Mas de onde virá o impacto? Podemos pensar em exemplos de adaptação, com sistemas de alerta precoce que salvam vidas mas custam caro para quem sofre cronicamente com déficit fiscal, e no caso da mitigação, com usinas solares no semiárido brasileiro e parques eólicos offshore na África Ocidental que não decolam sem linhas de crédito acessíveis. O plano prevê uma biblioteca digital de boas práticas — projetos bancáveis, modelos de blended finance, garantias de primeira perda — para que cada dólar investido se converta em emissões evitadas ou resiliência aumentada.

O setor privado pode (e deve) participar em três frentes. Primeiro, co-financiando por meio de estruturas de risco compartilhado que mobilizem fundos de pensão e seguradoras. Depois, inovando em produtos: green bonds soberanos, sustainability-linked loans que recompensem metas de descarbonização e créditos de carbono lastreados em restauração florestal. Por fim, desenvolvendo tecnologias que reduzam o custo da transição.

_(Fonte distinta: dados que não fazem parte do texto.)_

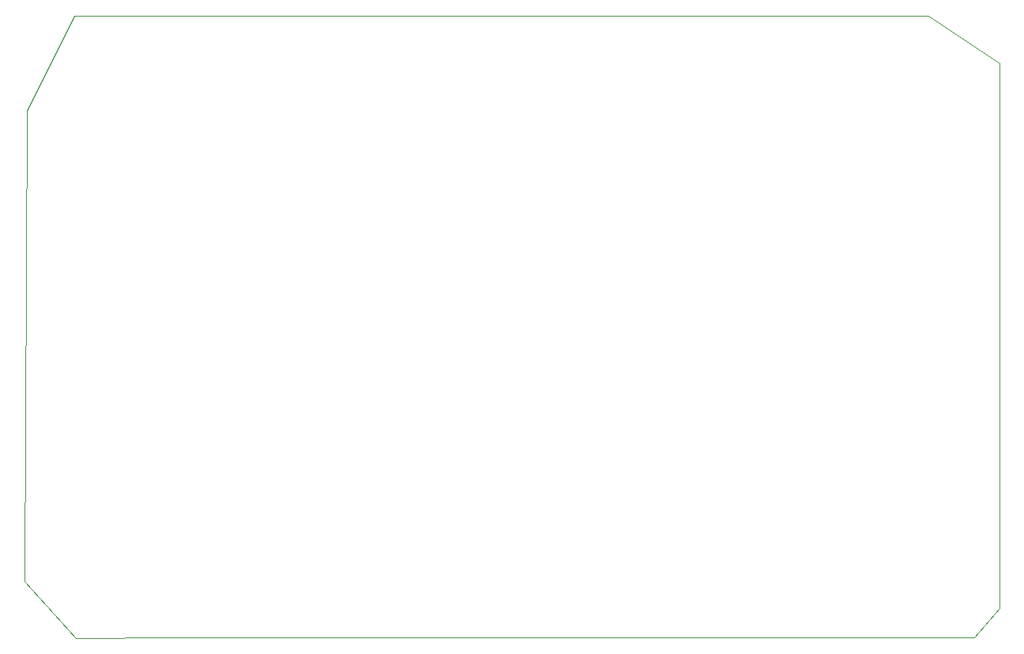
<source format=gbr>
%TF.GenerationSoftware,KiCad,Pcbnew,(6.0.5)*%
%TF.CreationDate,2022-05-12T23:47:52-05:00*%
%TF.ProjectId,RGBFAN,52474246-414e-42e6-9b69-6361645f7063,rev?*%
%TF.SameCoordinates,Original*%
%TF.FileFunction,Profile,NP*%
%FSLAX46Y46*%
G04 Gerber Fmt 4.6, Leading zero omitted, Abs format (unit mm)*
G04 Created by KiCad (PCBNEW (6.0.5)) date 2022-05-12 23:47:52*
%MOMM*%
%LPD*%
G01*
G04 APERTURE LIST*
%TA.AperFunction,Profile*%
%ADD10C,0.100000*%
%TD*%
G04 APERTURE END LIST*
D10*
X162433000Y-63500000D02*
X170053000Y-68580000D01*
X170053000Y-127000000D01*
X167386000Y-130175000D01*
X81534000Y-130175000D01*
X71173946Y-130199865D01*
X65736356Y-124109717D01*
X65913000Y-73660000D01*
X70993000Y-63500000D01*
X88857573Y-63497181D01*
X162433000Y-63500000D01*
M02*

</source>
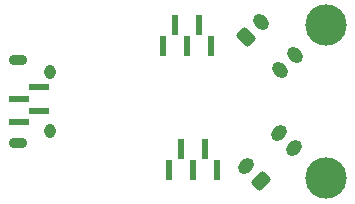
<source format=gbs>
G04 #@! TF.GenerationSoftware,KiCad,Pcbnew,7.0.5-7.0.5~ubuntu22.04.1*
G04 #@! TF.CreationDate,2023-07-07T16:24:56+02:00*
G04 #@! TF.ProjectId,combined,636f6d62-696e-4656-942e-6b696361645f,rev?*
G04 #@! TF.SameCoordinates,Original*
G04 #@! TF.FileFunction,Soldermask,Bot*
G04 #@! TF.FilePolarity,Negative*
%FSLAX46Y46*%
G04 Gerber Fmt 4.6, Leading zero omitted, Abs format (unit mm)*
G04 Created by KiCad (PCBNEW 7.0.5-7.0.5~ubuntu22.04.1) date 2023-07-07 16:24:56*
%MOMM*%
%LPD*%
G01*
G04 APERTURE LIST*
G04 Aperture macros list*
%AMRoundRect*
0 Rectangle with rounded corners*
0 $1 Rounding radius*
0 $2 $3 $4 $5 $6 $7 $8 $9 X,Y pos of 4 corners*
0 Add a 4 corners polygon primitive as box body*
4,1,4,$2,$3,$4,$5,$6,$7,$8,$9,$2,$3,0*
0 Add four circle primitives for the rounded corners*
1,1,$1+$1,$2,$3*
1,1,$1+$1,$4,$5*
1,1,$1+$1,$6,$7*
1,1,$1+$1,$8,$9*
0 Add four rect primitives between the rounded corners*
20,1,$1+$1,$2,$3,$4,$5,0*
20,1,$1+$1,$4,$5,$6,$7,0*
20,1,$1+$1,$6,$7,$8,$9,0*
20,1,$1+$1,$8,$9,$2,$3,0*%
%AMHorizOval*
0 Thick line with rounded ends*
0 $1 width*
0 $2 $3 position (X,Y) of the first rounded end (center of the circle)*
0 $4 $5 position (X,Y) of the second rounded end (center of the circle)*
0 Add line between two ends*
20,1,$1,$2,$3,$4,$5,0*
0 Add two circle primitives to create the rounded ends*
1,1,$1,$2,$3*
1,1,$1,$4,$5*%
G04 Aperture macros list end*
%ADD10O,1.550000X0.890000*%
%ADD11O,0.950000X1.250000*%
%ADD12R,1.750000X0.600000*%
%ADD13R,0.600000X1.750000*%
%ADD14C,3.500000*%
%ADD15RoundRect,0.249700X0.566110X0.141421X0.141421X0.566110X-0.566110X-0.141421X-0.141421X-0.566110X0*%
%ADD16HorizOval,1.100000X0.141421X0.141421X-0.141421X-0.141421X0*%
%ADD17RoundRect,0.249700X0.141421X-0.566110X0.566110X-0.141421X-0.141421X0.566110X-0.566110X0.141421X0*%
%ADD18HorizOval,1.100000X-0.141421X0.141421X0.141421X-0.141421X0*%
G04 APERTURE END LIST*
D10*
X78950000Y-30250000D03*
D11*
X81650000Y-31250000D03*
X81650000Y-36250000D03*
D10*
X78950000Y-37250000D03*
D12*
X80750000Y-32500000D03*
X79000000Y-33500000D03*
X80750000Y-34500000D03*
X79000000Y-35500000D03*
D13*
X95750000Y-39500000D03*
X94750000Y-37750000D03*
X93750000Y-39500000D03*
X92750000Y-37750000D03*
X91750000Y-39500000D03*
X95250000Y-29000000D03*
X94250000Y-27250000D03*
X93250000Y-29000000D03*
X92250000Y-27250000D03*
X91250000Y-29000000D03*
D14*
X105000000Y-40250000D03*
X105000000Y-27250000D03*
D15*
X99500000Y-40500000D03*
D16*
X102328427Y-37671573D03*
X98227208Y-39227208D03*
X101055635Y-36398781D03*
D17*
X98250000Y-28250000D03*
D18*
X101078427Y-31078427D03*
X99522792Y-26977208D03*
X102351219Y-29805635D03*
M02*

</source>
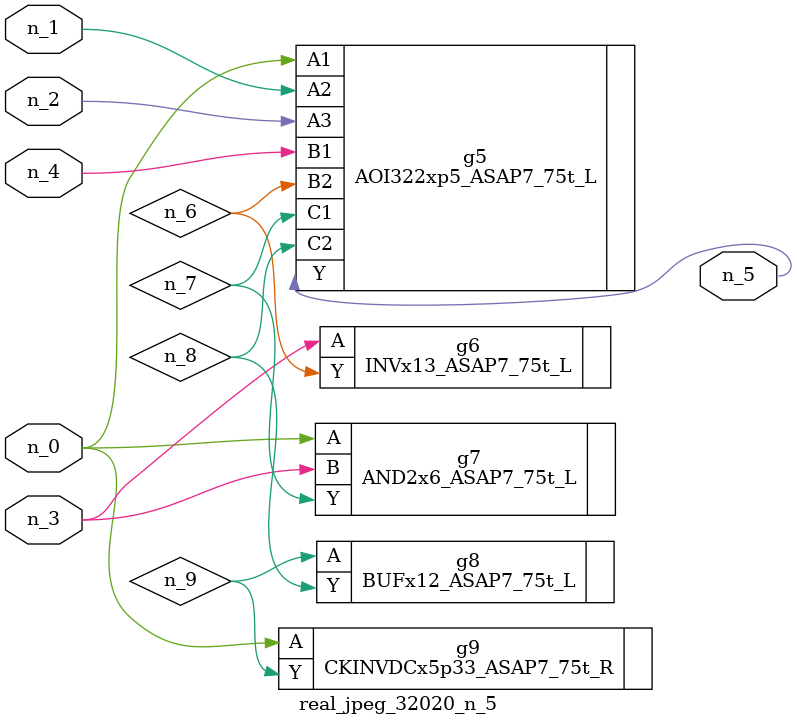
<source format=v>
module real_jpeg_32020_n_5 (n_4, n_0, n_1, n_2, n_3, n_5);

input n_4;
input n_0;
input n_1;
input n_2;
input n_3;

output n_5;

wire n_8;
wire n_6;
wire n_7;
wire n_9;

AOI322xp5_ASAP7_75t_L g5 ( 
.A1(n_0),
.A2(n_1),
.A3(n_2),
.B1(n_4),
.B2(n_6),
.C1(n_7),
.C2(n_8),
.Y(n_5)
);

AND2x6_ASAP7_75t_L g7 ( 
.A(n_0),
.B(n_3),
.Y(n_7)
);

CKINVDCx5p33_ASAP7_75t_R g9 ( 
.A(n_0),
.Y(n_9)
);

INVx13_ASAP7_75t_L g6 ( 
.A(n_3),
.Y(n_6)
);

BUFx12_ASAP7_75t_L g8 ( 
.A(n_9),
.Y(n_8)
);


endmodule
</source>
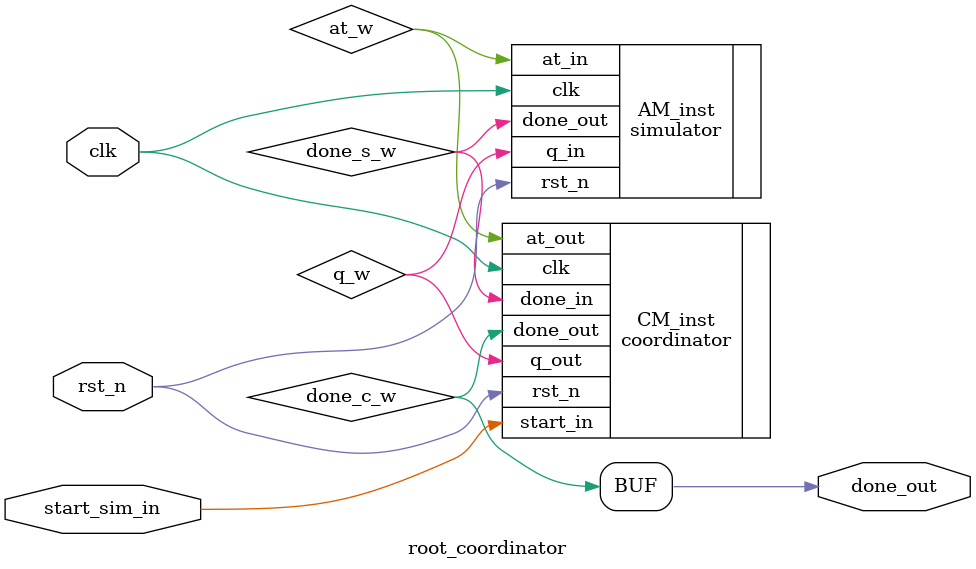
<source format=v>
`timescale 1ns / 1ps

module root_coordinator (
    input wire clk,
    input wire rst_n,
    input wire start_sim_in,
    output wire done_out
);
    
    // Cables de conexión
    wire at_w, q_w, done_s_w, done_c_w;

    // Instancia del Coordinator
    coordinator CM_inst (
        .clk(clk),
        .rst_n(rst_n),
        .start_in(start_sim_in),
        .done_in(done_s_w),
        .at_out(at_w),
        .q_out(q_w),
        .done_out(done_c_w)
    );

    // Instancia del Simulator
    simulator AM_inst (
        .clk(clk),
        .rst_n(rst_n),
        .at_in(at_w),
        .q_in(q_w),
        .done_out(done_s_w)
    );
    
    assign done_out = done_c_w;

endmodule
</source>
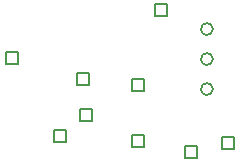
<source format=gbr>
%TF.GenerationSoftware,Altium Limited,Altium Designer,25.7.1 (20)*%
G04 Layer_Color=2752767*
%FSLAX45Y45*%
%MOMM*%
%TF.SameCoordinates,D7271FF7-ADEE-4A75-9EE6-9E67876EE782*%
%TF.FilePolarity,Positive*%
%TF.FileFunction,Drawing*%
%TF.Part,Single*%
G01*
G75*
%TA.AperFunction,NonConductor*%
%ADD48C,0.12700*%
%ADD49C,0.16933*%
D48*
X335280Y1358900D02*
Y1460500D01*
X436880D01*
Y1358900D01*
X335280D01*
X1589200Y1759200D02*
Y1860800D01*
X1690800D01*
Y1759200D01*
X1589200D01*
X1399200Y1129200D02*
Y1230800D01*
X1500800D01*
Y1129200D01*
X1399200D01*
X2163740Y633900D02*
Y735500D01*
X2265340D01*
Y633900D01*
X2163740D01*
X932180Y1178560D02*
Y1280160D01*
X1033780D01*
Y1178560D01*
X932180D01*
X734060Y690880D02*
Y792480D01*
X835660D01*
Y690880D01*
X734060D01*
X955040Y868680D02*
Y970280D01*
X1056640D01*
Y868680D01*
X955040D01*
X1399540Y650240D02*
Y751840D01*
X1501140D01*
Y650240D01*
X1399540D01*
X1846580Y556260D02*
Y657860D01*
X1948180D01*
Y556260D01*
X1846580D01*
D49*
X2082800Y1651000D02*
G03*
X2082800Y1651000I-50800J0D01*
G01*
Y1143000D02*
G03*
X2082800Y1143000I-50800J0D01*
G01*
Y1397000D02*
G03*
X2082800Y1397000I-50800J0D01*
G01*
%TF.MD5,5f474692329c4fe7693a9885236247f1*%
M02*

</source>
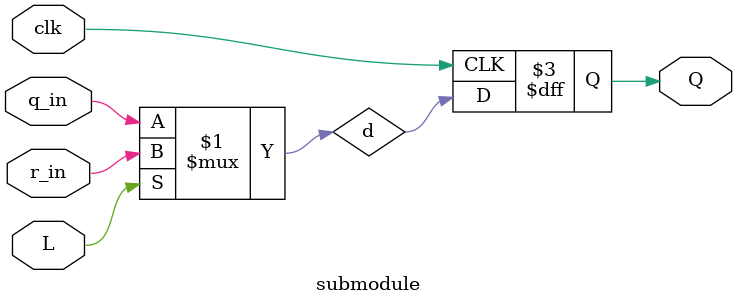
<source format=v>
module top_module (
	input [2:0] SW,      // R
	input [1:0] KEY,     // L and clk
	output [2:0] LEDR);  // Q

    wire tap;
    assign tap=LEDR[2]^LEDR[1];
    submodule subInst0(
        .clk(KEY[0]),
        .L(KEY[1]),
        .r_in(SW[0]),
        .q_in(LEDR[2]),
        .Q(LEDR[0]),
    );

    submodule subInst1(
        .clk(KEY[0]),
        .L(KEY[1]),
        .r_in(SW[1]),
        .q_in(LEDR[0]),
        .Q(LEDR[1]),
    );

    submodule subInst2(
        .clk(KEY[0]),
        .L(KEY[1]),
        .r_in(SW[2]),
        .q_in(tap),
        .Q(LEDR[2]),
    );

endmodule

module submodule (
	input clk,
	input L,
	input r_in,
	input q_in,
	output reg Q);

    wire d;
    assign d=L?r_in:q_in;

    always@(posedge clk)
        Q <= d;

endmodule
</source>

A urgência de ações concretas

Para que tudo isso saia do papel será preciso integrar acelerar as conexões entre intenção, realização e impacto. A intenção expressa na meta de US$ 1,3 trilhão precisa se transformar em realização no calendário apertado que leva de Baku a Belém, exigindo consultas técnicas, engajamento político de alto nível e transparência radical. E então isso poderá finalmente se traduzir em impacto, quando comunidades ribeirinhas receberem sistemas de energia renovável, quando pequenos agricultores tiverem acesso a seguros climáticos acessíveis ou quando startups de soluções regenerativas decolarem graças a capital paciente.

O relógio corre — e cobra. Cada dólar adiado hoje custará múltiplos amanhã em perdas econômicas, deslocamentos humanos e colapso de ecossistemas. Se Belém conseguir transformar o Roadmap em ponte confiável entre recursos e resultados, o Brasil terá liderado mais que uma conferência: terá inaugurado a década em que o Sul Global deixou de ser devedor para se tornar co-autor de seu futuro climático.